# Iteration

Last time, we looked at basic types (`bool`, `int`, `str`, `float`). 

This time, we'll look at a few more types to be able to tackle our first 
[Rosalind Problem](https://rosalind.info/problems/dna/).

- `list`: ordered collection of values, modifyable during execution.
- `dict`: dictionary. A key-value mapping, like a collection of variables 

When we want to 'iterate' over some collection, interacting with each value,
we use a `for` loop.

## Lists

Let's try looking at each element in a list.

In [None]:
for value in [1, 2, 3, 4, 5]:
    if value == 3:
        continue  # skip the rest of the loop for this iteration
    print(value * 2)

For just getting a predictable sequence of integers, we can use `range(int)`, 
which takes up to three arguments: start, stop, and step.

In [None]:
for value in range(5):
    print(f"All : {value}")

for value in range(2, 10, 2):
    print(f"Even: {value}")

We can select a specific item from a list, or a range of items, using `[]`. 
The first item is always the '0th' item, and the last is the '-1st'.

In [None]:
my_list = list(range(10))

print(f"First: {my_list[0]}")
print(f"Last: {my_list[-1]}")

A 'slice' selects a range of values using the same 'start,stop,step' format as
`range`, but using `:` instead of `,` and indicies instead of values.

In [None]:
print(f"Slice: {my_list[2:5]}")  # Slicing from index 2 to 4
print(f"Reverse: {my_list[::-1]}")  # Reverse the list, -1 step

Try to make a slice that will do every other item, starting at the end.

In [None]:
print(f"Every other, starting at the end: {value}")

## Dicts 

A dictionary might be made with either of the following notations:

In [None]:
dict1 = {"a": 1, "b": 2, "c": 3}
dict2 = dict(a=1, b=2, c=3)  # Using keyword arguments
print(dict1 == dict2)  # True, both dictionaries are equal

We can get the value using the key with `[]` notation

In [None]:
dict1["a"] == 1

In [None]:
dict1["d"] = 4  # Adding a new key-value pair
dict1["b"] = 0  # Updating an existing key-value pair

But we run into issues if we try to fetch a value that doesn't exist

In [None]:
dict1["f"]

We can instead use `get`, which will return `None` or some default.

In [None]:
dict1.get("f") == None  # Returns None if the key 'f' does not exist

In [None]:
dict1.get("f", 0) == 0  # Returns 0 if the key 'f' does not exist

Just like lists, we can iterate over dictionaries, but we have to specify if we
want the `keys`, the `values` or all `items`

In [None]:
for key in dict1.keys():
    print(f"Key: {key}, Value: {dict1[key]}")
for key in dict2:  # keys() is implicitly called
    print(f"Key: {key}, Value: {dict2[key]}")

In [None]:
for value in dict1.values():
    print(f"Value: {value}")
for key, value in dict1.items():
    print(f"Key: {key}, Value: {value}")

## Strings

A `for` loop will iterate over each value in a string.


In [None]:
for letter in "abc":
    print(f"Letter: {letter}")

We can use the `enumerate` function to get both index and value

In [None]:
for index, letter in enumerate("abc"):
    print(f"Index: {index}, Letter: {letter}")

# Problem

**Given**: A DNA string `s` of length at most 1000 nt.

**Return**: Four integers (separated by spaces) counting the respective number
    of times that the symbols 'A', 'C', 'G', and 'T' occur in s

Let's look at a sample:

In [None]:
s = "AGCTTTTCATTCTGACTGCAACGGGCAATATGTCTCTGTGTGGATTAAAAAAAGAGTGTCTGATAGCAGC"
ret = "20 12 17 21"

This repository comes with a validator to check solutions.
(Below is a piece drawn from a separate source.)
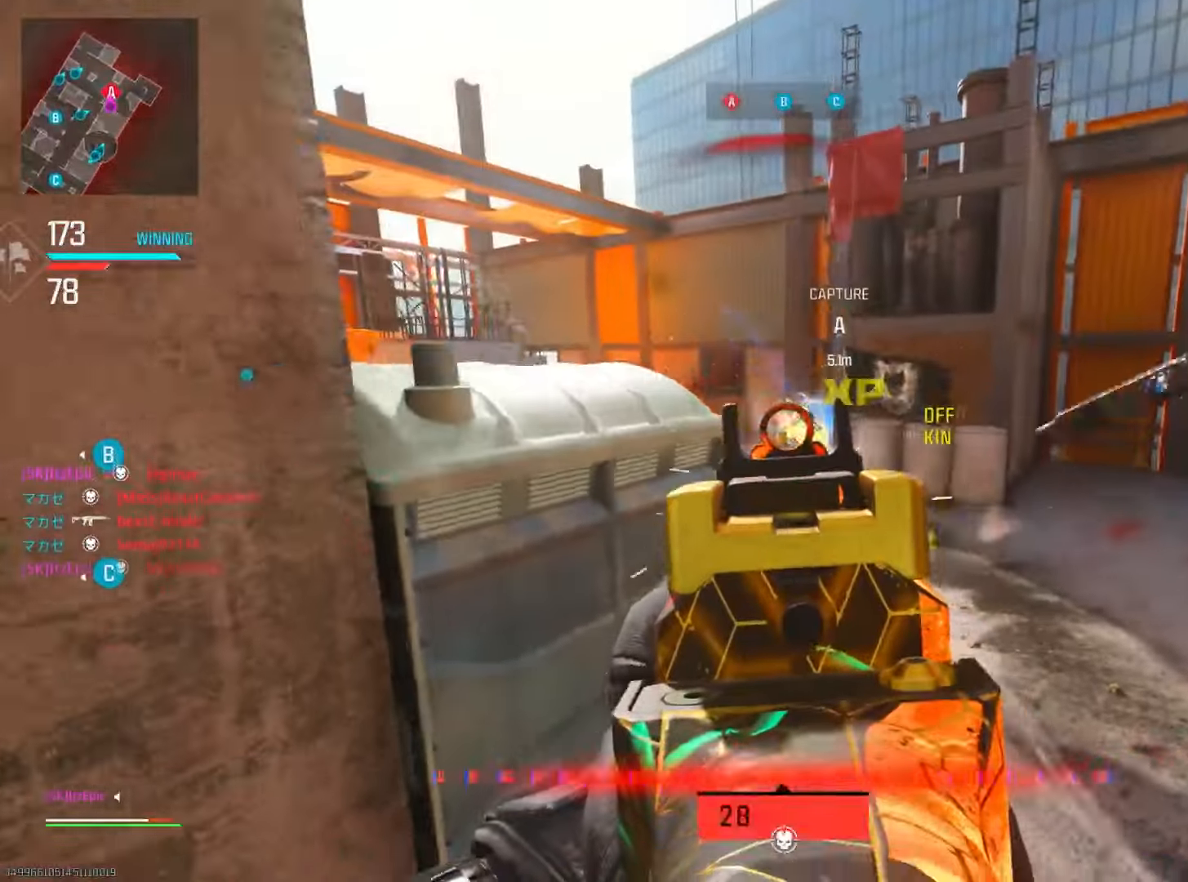
{"buttons": [], "left_stick": "up-right", "right_stick": "right", "events": [[100, "L2", "up"], [183, "left_stick", "down"], [367, "left_stick", "right"], [450, "left_stick", "up-right"]]}
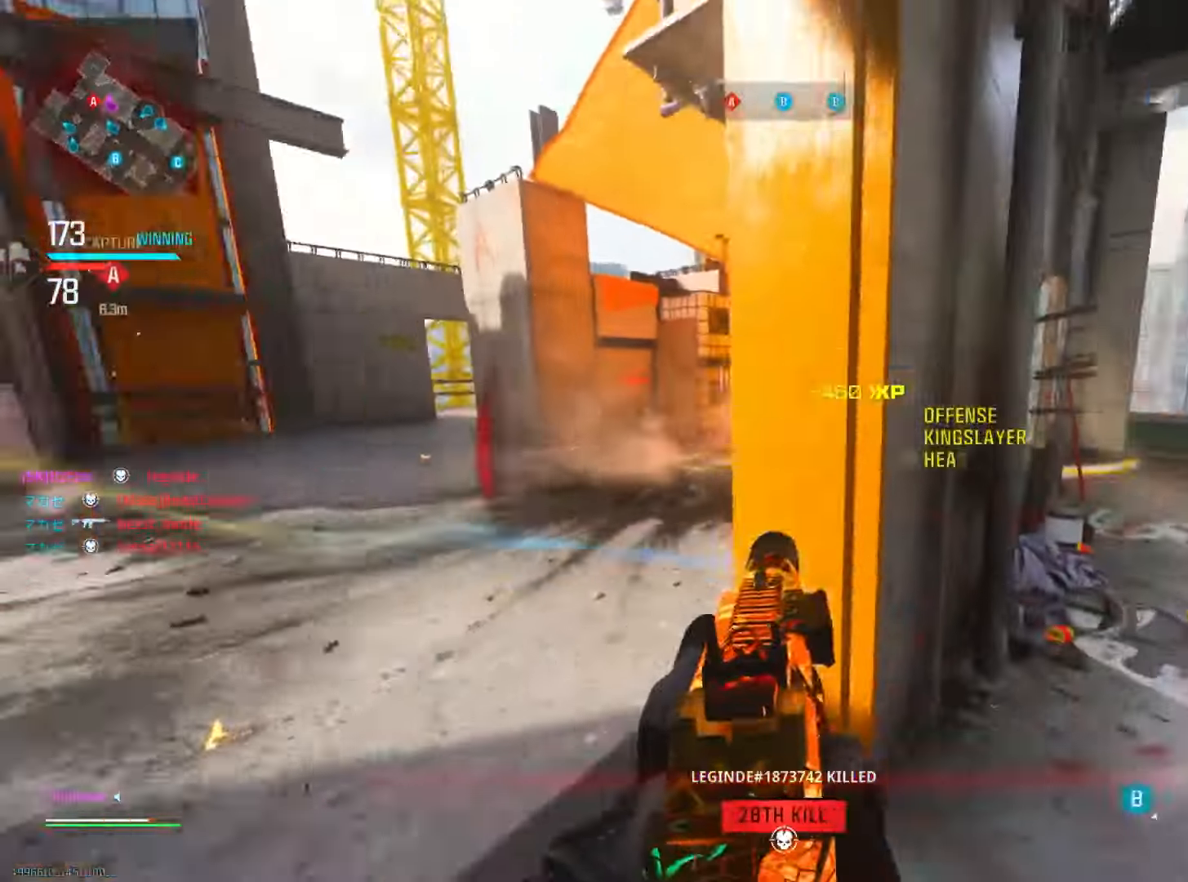
{"buttons": [], "left_stick": "down-left", "right_stick": "down-right", "events": [[67, "right_stick", "center"], [134, "SQUARE", "down"], [217, "left_stick", "left"], [250, "SQUARE", "up"], [384, "left_stick", "down-left"], [384, "right_stick", "down-right"]]}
No peeking!

In [None]:
import os

if os.getcwd().endswith("notebooks"):
    os.chdir("..")

from src.dna import validator

validator(s, ret)

What can you do to process this input `s` and return `ret`?

In [None]:
# your code here
ret = "something"

validator(s, ret)  # Validate your answer

Click on the triangle to see the hint

<details><summary>Hint 1</summary>

How can this be broken down into steps? 

1. Look at each part of the string.
2. Categorize each as one of four types
3. Add to a running sum based on the input
4. print out the string with these values.

</details>

Now, we'll try on a larger dataset:

In [None]:
with open("data/rosalind_dna.txt", "r") as file:
    s = file.read().strip()  # Get a larger DNA sequence from a file

# Your code here

More hints: 

<details><summary>Hint 2</summary>

Given the steps above, how can we translate them into code?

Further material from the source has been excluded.